Abstract:
Portfolio selection has been a well-researched topic since the mid 1950Õs. Researchers such as Harry Markowitz obtained the Noble Prize for his work on portfolio selection. His model, which is underpinned by the concept that the market is efficient, has been the cornerstone of many investment strategies over the years.
Recently, however, many authors have claimed that the markets are inefficient, and that one cannot rely on a model that assumes a linear and static relationship between risk and reward, making the Markowitz Portfolio Selection Model (MPSM) obsolete.
Literature suggests that much of this inefficiency is created through the use of different styles; that is, styles in which shares are grouped together based on certain fundamental characteristics, to inform the investment strategies of investors.

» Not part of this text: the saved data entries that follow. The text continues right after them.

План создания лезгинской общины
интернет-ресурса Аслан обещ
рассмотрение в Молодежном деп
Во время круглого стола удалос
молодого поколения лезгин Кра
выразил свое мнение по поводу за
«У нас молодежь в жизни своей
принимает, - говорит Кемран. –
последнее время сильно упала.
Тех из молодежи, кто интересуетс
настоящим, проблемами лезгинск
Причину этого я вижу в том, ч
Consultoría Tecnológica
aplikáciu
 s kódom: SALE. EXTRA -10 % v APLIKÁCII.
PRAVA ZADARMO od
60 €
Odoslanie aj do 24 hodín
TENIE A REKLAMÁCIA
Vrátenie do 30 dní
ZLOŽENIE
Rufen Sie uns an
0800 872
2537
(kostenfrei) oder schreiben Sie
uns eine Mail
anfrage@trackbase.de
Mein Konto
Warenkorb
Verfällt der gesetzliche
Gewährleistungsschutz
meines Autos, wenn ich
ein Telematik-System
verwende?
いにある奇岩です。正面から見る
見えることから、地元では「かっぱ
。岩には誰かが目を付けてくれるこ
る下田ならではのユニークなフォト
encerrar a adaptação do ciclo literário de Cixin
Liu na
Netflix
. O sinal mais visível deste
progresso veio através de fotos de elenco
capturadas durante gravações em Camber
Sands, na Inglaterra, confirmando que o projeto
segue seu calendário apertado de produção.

Therefore, this study endeavours to supplement the MPSM with different investment styles. Firstly, testing whether the risk adjustment afforded by the MPSM is positively influenced by the different investment styles. Secondly, to determine which style achieves the highest returns over the selected period.
Monthly total return data from the JSE was used and portfolio rebalancing took place every six months for a period of 10 years. The share weightings of the portfolios were informed by risk adjusted style based predicted returns. The performance of these portfolios was subsequently compared.
Results indicated that style influenced portfolios outperform the non-style influenced MPSM, with some styles providing greater returns than others over the period selected.